● Page extract
»»
Rivet v. State, 1D15-4430

CourtCourt of Appeal of Florida (US)
Writing for the CourtPER CURIAM.
Citation307 So.3d 801
Parties Nicholas RIVET, Appellant, v. STATE of Florida, Appellee.
Docket NumberNo. 1D15-4430,1D15-4430
Decision Date25 July 2018

307 So.3d 801

Nicholas RIVET, Appellant,

STATE of Florida, Appellee.

No. 1D15-4430

District Court of Appeal of Florida, First District.

July 25, 2018

Christopher E. Cosden, Fort Myers, for Appellant.

Pamela Jo Bondi, Attorney General, and Samuel B. Steinberg, Assistant Attorney General, Tallahassee, for Appellee.

Per Curiam.

Eddie Robb had just turned two when he was beaten to death. The police investigation immediately focused on the two adults home at the time of beating: Brandi Robb (the child's mother) and Nicholas Rivet (Brandi Robb's boyfriend). The three—mother, child, and Rivet—had lived together near Naval Station Mayport at the time of the beating.
««
● Available data
»»
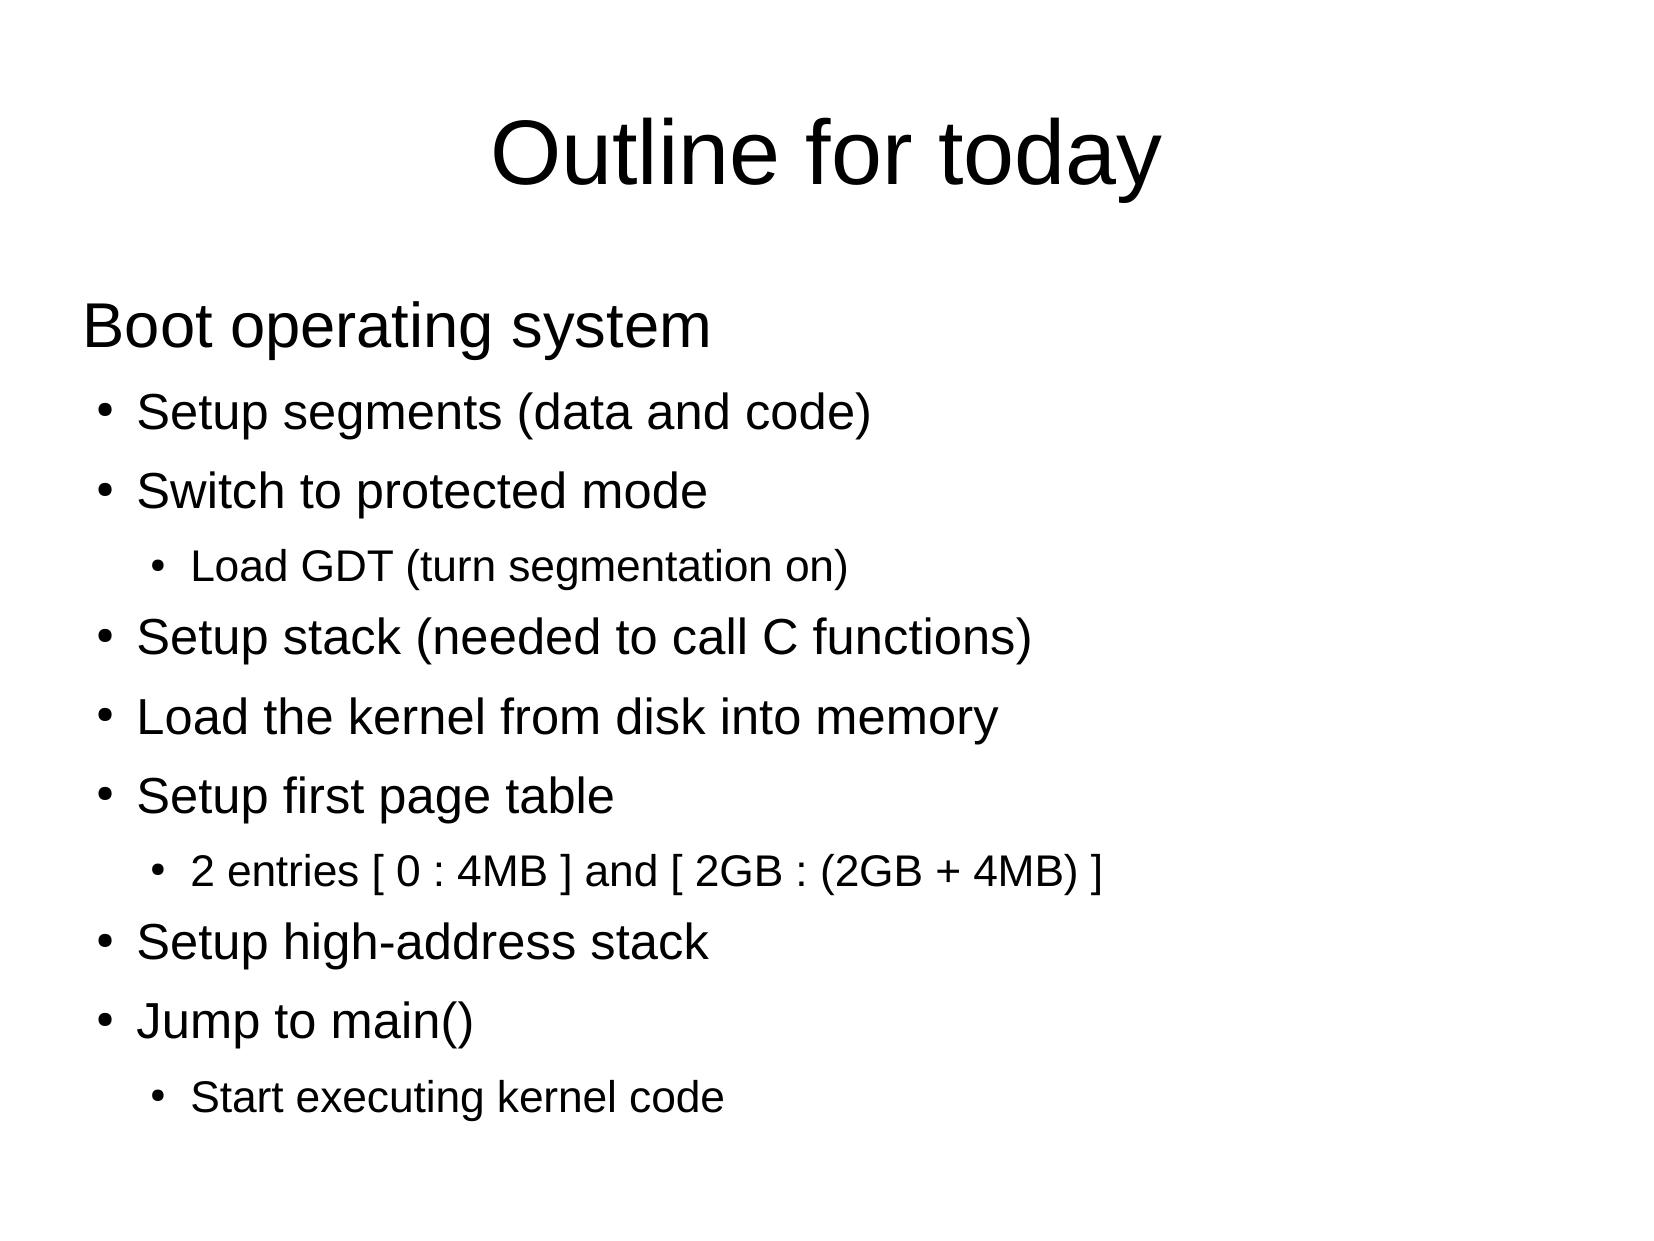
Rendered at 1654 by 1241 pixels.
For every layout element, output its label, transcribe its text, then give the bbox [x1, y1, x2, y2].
««
● Exercises to complete
A. Please answer these questions about the Rivet v. State opinion:
(i) Which district of the District Court of Appeal of Florida decided the case?
(ii) Who appeared for the appellant, and from what city?
(iii) Near what naval station did the mother, child, and Rivet live at the time of the beating?
B. Echo the stretch of the Rivet v. State opinion from "Eddie Robb had" through "of the beating.".
The listing has no connection to the Rivet v. State opinion.

● Task-by-task solutions
A.
(i) The First District.
(ii) Christopher E. Cosden, of Fort Myers.
(iii) Naval Station Mayport.

B.
Eddie Robb had just turned two when he was beaten to death. The police investigation immediately focused on the two adults home at the time of beating: Brandi Robb (the child's mother) and Nicholas Rivet (Brandi Robb's boyfriend). The three—mother, child, and Rivet—had lived together near Naval Station Mayport at the time of the beating.